Me sentei à janela. Dividida pela sombra e os primeiros raios de luz que chegavam ao dia. Me sentei ali, com uma xícara de café e fumando sem tragar aquela fumaça que vinha do Lucky Strike aceso no cinzeiro. A cada gole, a esperança de ser sugada para dentro daquela xícara de líquido preto, como Alice no país das maravilhas, como se estivesse caindo em um abismo negro de líquido e então morresse. Então só sentei ali. Tudo passava, menos o dia. O dia passava, menos tudo. Até pensei que fosse ficar presa naquela manhã para sempre. Sentada ali eu não via a hora passar, nem sabia que horas eram, se haviam horas, se já estava na hora de levantar e ir para outro lugar.
Não tem graça quando seus deveres estão cumpridos, quando não se tem deveres a cumprir. Existe a vida que você cria com alguém, ainda que não tenha esse alguém. E existe a vida que você tem, sozinha do lado de lá. Toda a vida que você criou com alguém, vem outro alguém e toma para si.
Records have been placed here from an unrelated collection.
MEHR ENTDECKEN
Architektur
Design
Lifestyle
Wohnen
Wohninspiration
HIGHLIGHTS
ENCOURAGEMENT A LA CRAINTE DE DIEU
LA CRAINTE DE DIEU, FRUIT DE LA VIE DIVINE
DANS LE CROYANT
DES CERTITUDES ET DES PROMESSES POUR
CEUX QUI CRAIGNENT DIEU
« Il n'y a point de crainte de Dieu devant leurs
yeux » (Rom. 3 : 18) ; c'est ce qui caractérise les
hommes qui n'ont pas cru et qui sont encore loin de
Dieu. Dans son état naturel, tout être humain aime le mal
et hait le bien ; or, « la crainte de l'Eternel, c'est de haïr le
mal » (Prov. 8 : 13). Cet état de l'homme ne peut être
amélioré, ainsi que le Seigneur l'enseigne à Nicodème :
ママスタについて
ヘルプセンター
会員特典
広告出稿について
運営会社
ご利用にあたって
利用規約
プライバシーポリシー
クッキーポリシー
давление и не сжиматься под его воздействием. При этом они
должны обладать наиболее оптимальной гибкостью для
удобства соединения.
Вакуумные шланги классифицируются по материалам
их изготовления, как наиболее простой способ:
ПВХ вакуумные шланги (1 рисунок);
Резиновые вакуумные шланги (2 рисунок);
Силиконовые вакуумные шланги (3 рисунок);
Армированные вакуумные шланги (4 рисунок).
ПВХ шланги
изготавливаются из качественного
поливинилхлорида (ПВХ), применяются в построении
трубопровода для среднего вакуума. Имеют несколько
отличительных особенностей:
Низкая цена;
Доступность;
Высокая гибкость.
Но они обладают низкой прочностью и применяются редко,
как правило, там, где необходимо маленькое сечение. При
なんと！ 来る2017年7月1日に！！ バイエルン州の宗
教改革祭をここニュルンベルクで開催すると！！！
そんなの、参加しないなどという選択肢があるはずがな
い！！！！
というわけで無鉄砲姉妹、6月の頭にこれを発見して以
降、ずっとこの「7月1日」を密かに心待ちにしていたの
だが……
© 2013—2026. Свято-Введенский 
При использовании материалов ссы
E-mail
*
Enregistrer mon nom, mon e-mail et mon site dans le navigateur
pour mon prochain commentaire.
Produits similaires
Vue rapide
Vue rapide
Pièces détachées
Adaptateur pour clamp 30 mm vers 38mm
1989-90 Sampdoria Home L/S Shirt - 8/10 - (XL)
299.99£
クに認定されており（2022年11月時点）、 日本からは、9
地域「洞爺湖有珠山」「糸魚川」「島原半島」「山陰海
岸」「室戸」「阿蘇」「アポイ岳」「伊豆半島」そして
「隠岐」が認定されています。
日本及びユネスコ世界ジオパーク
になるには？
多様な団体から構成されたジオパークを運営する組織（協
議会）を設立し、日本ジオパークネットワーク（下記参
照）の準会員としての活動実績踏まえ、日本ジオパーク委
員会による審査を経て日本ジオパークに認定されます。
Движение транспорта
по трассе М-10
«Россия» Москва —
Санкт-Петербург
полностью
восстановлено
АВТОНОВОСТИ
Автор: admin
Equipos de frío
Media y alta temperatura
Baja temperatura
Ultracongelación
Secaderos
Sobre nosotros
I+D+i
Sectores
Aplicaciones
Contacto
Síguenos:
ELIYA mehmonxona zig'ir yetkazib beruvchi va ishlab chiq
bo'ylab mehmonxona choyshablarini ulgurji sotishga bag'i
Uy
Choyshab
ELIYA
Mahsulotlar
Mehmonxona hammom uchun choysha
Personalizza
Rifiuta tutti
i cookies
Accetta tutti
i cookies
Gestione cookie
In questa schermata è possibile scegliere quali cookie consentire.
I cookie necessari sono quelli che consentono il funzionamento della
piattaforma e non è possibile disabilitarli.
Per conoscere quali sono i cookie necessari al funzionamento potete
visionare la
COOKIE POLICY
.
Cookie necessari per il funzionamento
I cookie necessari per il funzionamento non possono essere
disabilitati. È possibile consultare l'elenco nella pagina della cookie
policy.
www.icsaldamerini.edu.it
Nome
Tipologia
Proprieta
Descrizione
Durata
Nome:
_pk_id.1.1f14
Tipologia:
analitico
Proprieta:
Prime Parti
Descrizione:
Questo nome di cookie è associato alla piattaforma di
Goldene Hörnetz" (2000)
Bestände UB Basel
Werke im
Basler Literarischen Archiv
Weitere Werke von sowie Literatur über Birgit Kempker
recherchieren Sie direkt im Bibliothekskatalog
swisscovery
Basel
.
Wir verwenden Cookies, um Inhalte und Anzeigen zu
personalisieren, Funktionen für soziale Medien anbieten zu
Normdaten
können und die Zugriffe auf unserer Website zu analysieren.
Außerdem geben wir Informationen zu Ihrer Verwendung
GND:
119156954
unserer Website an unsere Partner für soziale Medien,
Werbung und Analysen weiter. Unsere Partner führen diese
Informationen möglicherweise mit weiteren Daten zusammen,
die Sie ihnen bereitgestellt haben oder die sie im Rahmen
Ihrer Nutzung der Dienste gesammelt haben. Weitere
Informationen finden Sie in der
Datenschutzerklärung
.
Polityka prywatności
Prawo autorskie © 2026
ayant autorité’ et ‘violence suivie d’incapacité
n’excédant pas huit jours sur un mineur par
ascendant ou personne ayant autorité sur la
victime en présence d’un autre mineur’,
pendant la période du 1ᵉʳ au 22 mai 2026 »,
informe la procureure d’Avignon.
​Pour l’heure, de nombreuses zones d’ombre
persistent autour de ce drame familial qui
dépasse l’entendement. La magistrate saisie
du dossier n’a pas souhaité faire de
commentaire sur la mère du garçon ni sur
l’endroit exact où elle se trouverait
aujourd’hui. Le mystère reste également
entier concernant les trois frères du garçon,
Pensei nisso pela manhã. Sentindo metade do meu corpo sob o Sol se transformar numa carne mal passada. Me levantei e fui para o sofá, com aquela sensação de já ter lido livros demais e visto filmes demais. Uma sensação falsa para a falta de vontade de pegar qualquer outro livro ou filme e tomar um rumo na vida com ele. As pessoas só escrevem quando se sentem mal na esperança de sair algo que preste. A nossa dor pode se tornar uma boa obra literária ou um lixo jogado em qualquer canto do peito ou papel fedendo mofo.
Bati os olhos no relógio, desviei e então olhei-o novamente, não estava com um horário anterior guardado na cabeça para comparar com este e então exclamar o quanto já estava tarde. Esta era a primeira vez que havia olhado o relógio naquele dia, a primeira vez em anos que me lembrava de que havia um relógio em casa e que havia horas e tempo e que ele passava e que coisas precisavam ser feitas durante esse tempo. Rolei o cigarro no cinzeiro fazendo zig zag com a fumaça branca. Eu olhava na xícara vazia de café. Com inveja do cigarro que demorava a apagar o esmaguei contra o cinzeiro, como eu conseguia apagar por dentro antes de um maldito cigarro. Ele me mata e eu o mato, sorri e me levantei para mais uma vez preencher um vazio existencial com mais uma xícara de café. Eu já não tinha com quem partilhar do dia, dos filmes ruins que assisti, dos livros que gostaria de ler. Mas estava satisfeita com minha companhia.
Fui até a varanda com aquele sorriso conformado, olhando para onde o vento toca e arrasta. Uma manhã fria com um Sol tão quente. E é incrível como eles se completam melhor como qualquer outra combinação. Não melhor que Sol e Chuva, Chuva e Sol.
Uma dor se revirava no estômago. Os médicos chamam de gastrite, eu chamo de decepção, má alimentação e insatisfação. Achei que essas coisas refletissem no nosso corpo de outra forma, mas estou quase preferindo que seja como coices no estômago mesmo.
Já anoiteceu e o cigarro talvez estivesse tão aceso quanto eu, se não o tivesse apagado. O Sol já não discute com o vento, ele agora é quem manda sob as escuras. As árvores agora negras dançavam sob o lilás do céu. Joguei meu casaco nos ombros e saí por aí. Com meus deveres cumpridos, achei desnecessário me dar mais algum, não marquei compromisso, nem me dei afazeres. Saí por aí noite à fora com as mãos socadas nos bolsos, deslizando a sola dos sapatos no asfalto úmido do sereno e seguindo as luzes coloridas da rua por aí.
É natal, uma pena aqui não nevar. Desde criança me acostumei com esse clima natalino dos filmes, com luzes coloridas, um barbudo com um saco gigante de brinquedos e neve. Mas para mim estava tudo bem, estava tudo bem do jeito que estava. A solidão era um dos deveres a ser cumpridos, um dever que não lembro de ter me dado mas venho cumprido como ninguém, e bastante satisfeita. Talvez passasse no mercado para comprar um vinho e algumas batatas fritas congeladas. No natal, a televisão é sempre a mesma coisa: desenhos, séries, filmes e até assassinatos em homenagem ao natal. Algumas famílias que não se viam desde o início do ano ou que não se gostavam muito estariam se abraçando e passando tigelas de saladas e carne assada uns para os outros agora.
Sabe, talvez a solidão não fosse tão ruim, olhando pelo lado bom, não importasse a ocasião, ainda é uma companhia sincera.